Revenge of the Forbidden City
- Cover
- Author: James W. Tong
- Language: English
- Subject: Falun Gong
- Publisher: Oxford University Press
- Publication date: 2009
- Pages: 282
- ISBN: 978-0-19-537728-6
- OCLC: 301888695
- Dewey Decimal: 323.44'20951090511
- LC Class: BP605.F36 T66 2009

= Revenge of the Forbidden City =

Book by James W. Tong

Revenge of the Forbidden City: The Suppression of the Falungong in China, 1999-2005 is a 2009 book by James W. Tong, published by Oxford University Press. It describes how the Chinese government suppressed the Falun Gong in that stated time frame. David Ownby of the Université de Montréal described it as "a very nuts-and-bolts book".

The book shows how the Chinese central government directed the actions. Ownby stated that the book also concludes that the Chinese state retained its power after the reform and opening up occurred.

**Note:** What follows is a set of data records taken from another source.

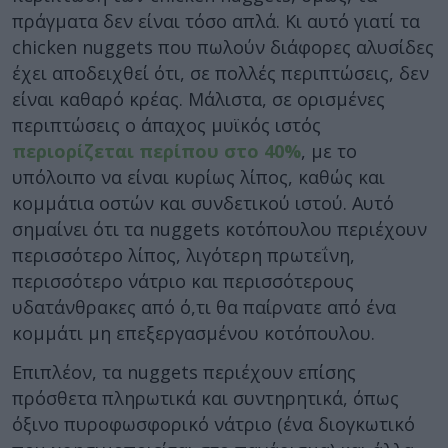
πράγματα δεν είναι τόσο απλά. Κι αυτό γιατί τα
chicken nuggets που πωλούν διάφορες αλυσίδες
έχει αποδειχθεί ότι, σε πολλές περιπτώσεις, δεν
είναι καθαρό κρέας. Μάλιστα, σε ορισμένες
περιπτώσεις ο άπαχος μυϊκός ιστός
περιορίζεται περίπου στο 40%
, με το
υπόλοιπο να είναι κυρίως λίπος, καθώς και
κομμάτια οστών και συνδετικού ιστού. Αυτό
σημαίνει ότι τα nuggets κοτόπουλου περιέχουν
περισσότερο λίπος, λιγότερη πρωτεΐνη,
περισσότερο νάτριο και περισσότερους
υδατάνθρακες από ό,τι θα παίρνατε από ένα
κομμάτι μη επεξεργασμένου κοτόπουλου.
Επιπλέον, τα nuggets περιέχουν επίσης
πρόσθετα πληρωτικά και συντηρητικά, όπως
όξινο πυροφωσφορικό νάτριο (ένα διογκωτικό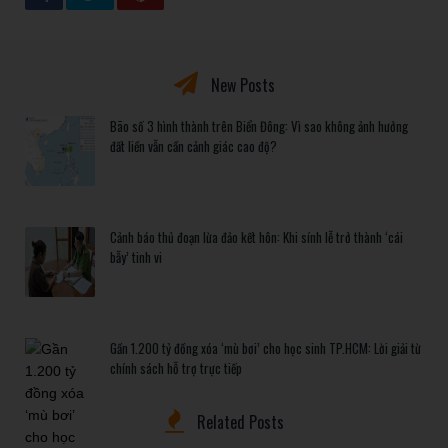
New Posts
Bão số 3 hình thành trên Biển Đông: Vì sao không ảnh hưởng
đất liền vẫn cần cảnh giác cao độ?
Cảnh báo thủ đoạn lừa đảo kết hôn: Khi sính lễ trở thành ‘cái
bẫy’ tinh vi
Gần 1.200 tỷ đồng xóa ‘mù bơi’ cho học sinh TP.HCM: Lời giải từ
chính sách hỗ trợ trực tiếp
Related Posts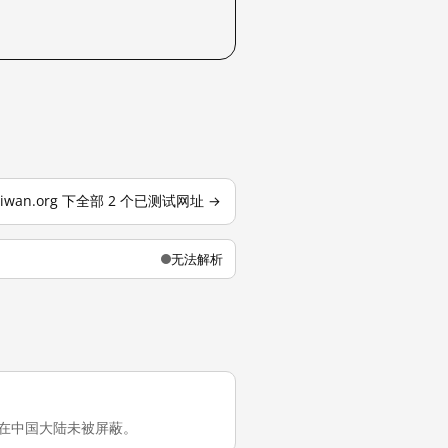
aiwan.org 下全部 2 个已测试网址 →
无法解析
org 在中国大陆未被屏蔽。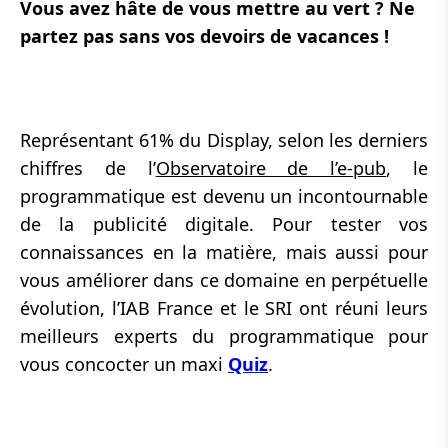
Vous avez hâte de vous mettre au vert ? Ne
partez pas sans vos devoirs de vacances !
Représentant 61% du Display, selon les derniers
chiffres de l’
Observatoire de l’e-pub
, le
programmatique est devenu un incontournable
de la publicité digitale. Pour tester vos
connaissances en la matière, mais aussi pour
vous améliorer dans ce domaine en perpétuelle
évolution, l’IAB France et le SRI ont réuni leurs
meilleurs experts du programmatique pour
vous concocter un maxi
Quiz
.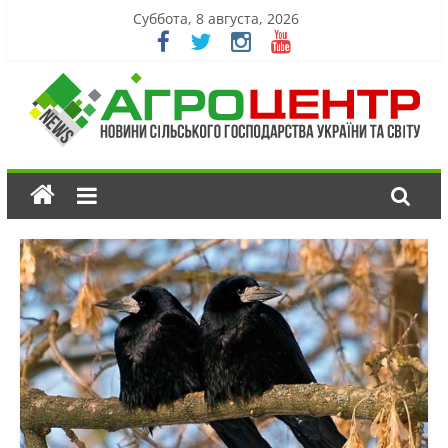
Суббота, 8 августа, 2026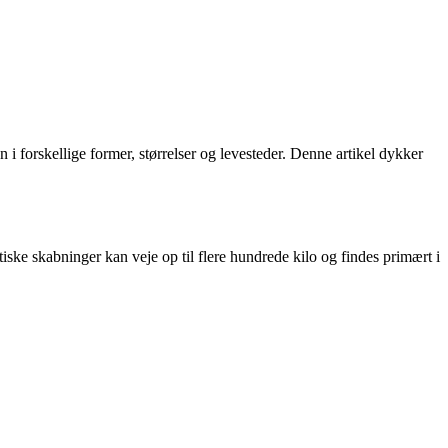
n i forskellige former, størrelser og levesteder. Denne artikel dykker
ske skabninger kan veje op til flere hundrede kilo og findes primært i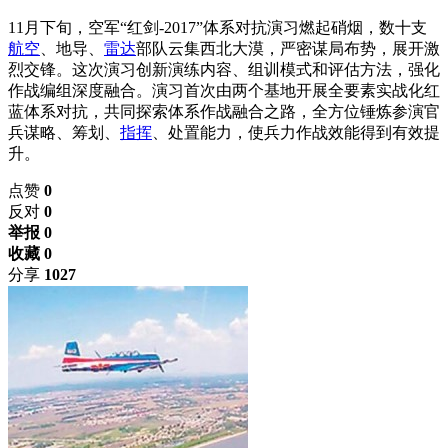
11月下旬，空军“红剑-2017”体系对抗演习燃起硝烟，数十支
航空
、地导、
雷达
部队云集西北大漠，严密谋局布势，展开激
烈交锋。这次演习创新演练内容、组训模式和评估方法，强化
作战编组深度融合。演习首次由两个基地开展全要素实战化红
蓝体系对抗，共同探索体系作战融合之路，全方位锤炼参演官
兵谋略、筹划、
指挥
、处置能力，使兵力作战效能得到有效提
升。
点赞
0
反对
0
举报 0
收藏 0
分享
1027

It is intended for readers studying the politics of China in academia.

==Background==
Tong analysed yearbooks from Chinese municipalities and provinces, Chinese newspaper articles, and media from the Falun Gong. According to Ownby, the sources from the "official" publications make up the majority of the sourcing. Gerda Wielander, in The China Quarterly, stated "It is almost impossible to convey the sheer wealth of sources and documents that were analysed for this book."

==Content==
There are nine chapters. The beginning of the book shows Jiang Zemin's negative reception of the mass gathering of the Falun Gong in 1999. There is an introduction which describes the formation of the Falun Gong movement. Each subsequent chapter highlights a particular aspect of the suppression, with data being shown from the second to the seventh chapter. The Chinese government preparing its suppression programme, doing so in secret, is covered in the second chapter. Another chapter is about the media campaign against the Falun Gong, another is on "conversion programs" to take believers away from the religion, and another is about how the Chinese government directed the campaign.

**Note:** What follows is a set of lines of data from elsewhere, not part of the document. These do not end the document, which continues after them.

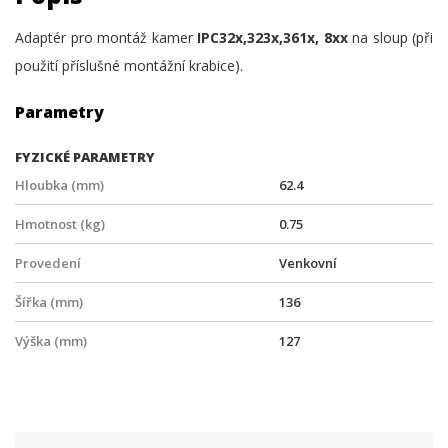
Adaptér pro montáž kamer
IPC32x,323x,361x, 8xx
na sloup (při
použití příslušné montážní krabice).
Parametry
FYZICKÉ PARAMETRY
Hloubka (mm)
62.4
Hmotnost (kg)
0.75
Provedení
Venkovní
Šířka (mm)
136
Výška (mm)
127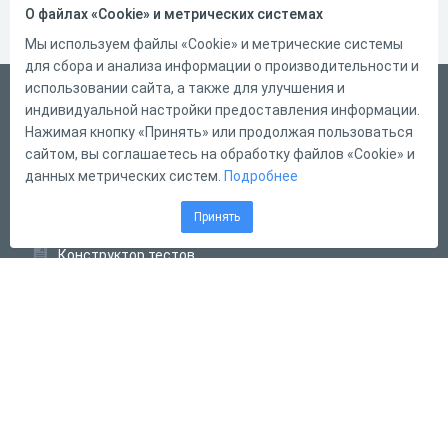
О файлах «Cookie» и метрических системах
Мы используем файлы «Cookie» и метрические системы
для сбора и анализа информации о производительности и
использовании сайта, а также для улучшения и
Русский
индивидуальной настройки предоставления информации.
Справка
Нажимая кнопку «Принять» или продолжая пользоваться
сайтом, вы соглашаетесь на обработку файлов «Cookie» и
Форма обратной связи
данных метрических систем.
Подробнее
Контакты
Принять
Тарифы
Конструктор тестов
Конструктор опросов
Конструктор кроссвордов
Диалоговые тренажёры
Комплексные задания
Система Дистанционного Обучения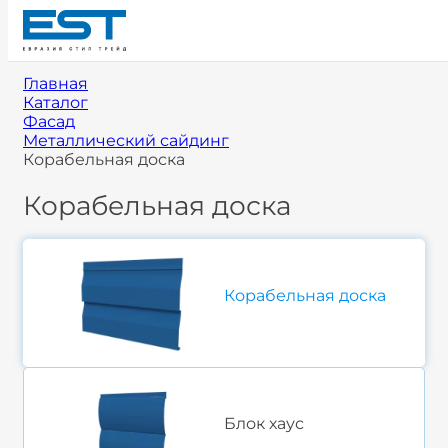
Главная
Каталог
Фасад
Металлический сайдинг
Корабельная доска
Корабельная доска
Корабельная доска
Блок хаус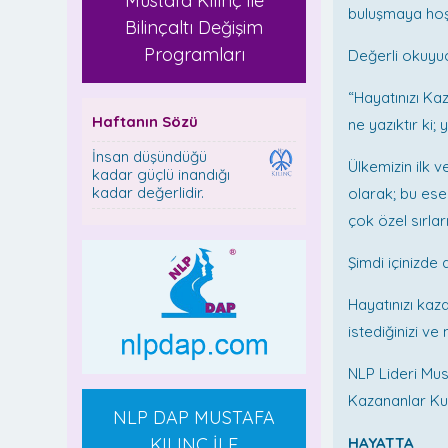
Mustafa Kılınç ile
buluşmaya hoş 
Bilinçaltı Değişim
Programları
Değerli okuyuc
“Hayatınızı Ka
Haftanın Sözü
ne yazıktır ki; y
İnsan düşündüğü
Ülkemizin ilk 
kadar güçlü inandığı
kadar değerlidir.
olarak; bu eser
çok özel sırlar
Şimdi içinizde 
Hayatınızı kaz
istediğinizi ve
NLP Lideri Mus
Kazananlar Kul
NLP DAP MUSTAFA
KILINÇ İLE
HAYATTA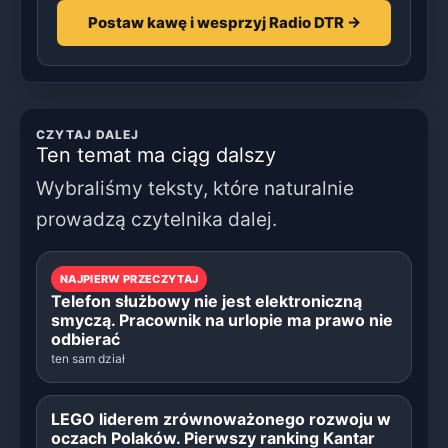
Postaw kawę i wesprzyj Radio DTR →
CZYTAJ DALEJ
Ten temat ma ciąg dalszy
Wybraliśmy teksty, które naturalnie
prowadzą czytelnika dalej.
NAJPIERW PRZECZYTAJ
Telefon służbowy nie jest elektroniczną
smyczą. Pracownik na urlopie ma prawo nie
odbierać
ten sam dział
LEGO liderem zrównoważonego rozwoju w
oczach Polaków. Pierwszy ranking Kantar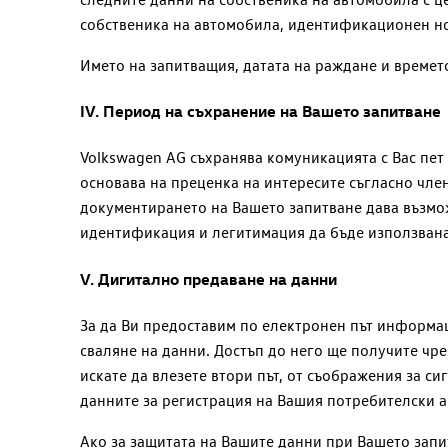
собственика на автомобила, идентификационен но
Името на запитващия, датата на раждане и времето
IV.
Период на съхранение на Вашето запитване
Volkswagen AG
съхранява комуникацията с Вас пет 
основава на преценка на интересите съгласно член 
документирането на Вашето запитване дава възмож
идентификация и легитимация да бъде използвана 
V.
Дигитално предаване на данни
За да Ви предоставим по електронен път информац
сваляне на данни. Достъп до него ще получите чре
искате да влезете втори път, от съображения за с
данните за регистрация на Вашия потребителски а
Ако за защитата на Вашите данни при Вашето запи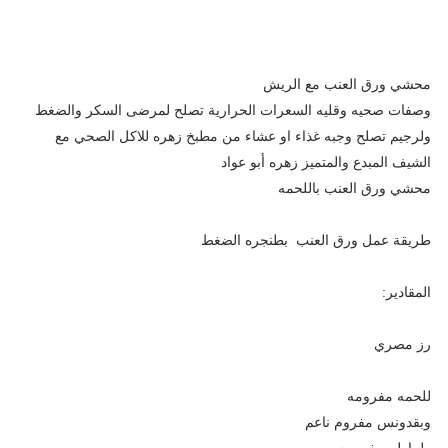
محشي ورق العنب مع الريش
وصفات صحيه وقليه السعرات الحرارية تصلح لمرضى السكر والضغط
ولرجيم تصلح وجبه غذاء او عشاء من مطبخ زهره للاكل الصحي مع
الشيف المبدع والمتميز زهره أبو عواد
محشي ورق العنب باللحمه
طريقة عمل ورق العنب بطنجره الضغط
المقادير:
رز مصري
للحمه مفرومه
وبقدونس مفروم ناعم
طماطم مفرومه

The last chapter, number 8, evaluates the entirety of the anti-Falun Gong campaign including the suppression and post-suppression campaigns against the Falun Gong movement on whether they succeeded in reducing influence of the Falun Gong.

==Reception==
Ownby stated the book is "convincing, if somewhat narrowly focused".

Cheris Shun-ching Chan of the University of Hong Kong wrote that "much needed insights " and that it "captures the processes through which the Chinese authorities executed its anti-Falungong campaign." She argued using Chinese government documents as main sources was "A limitation of the book".

James T. Richardson of the University of Nevada, Reno stated the book "is well worth the cost".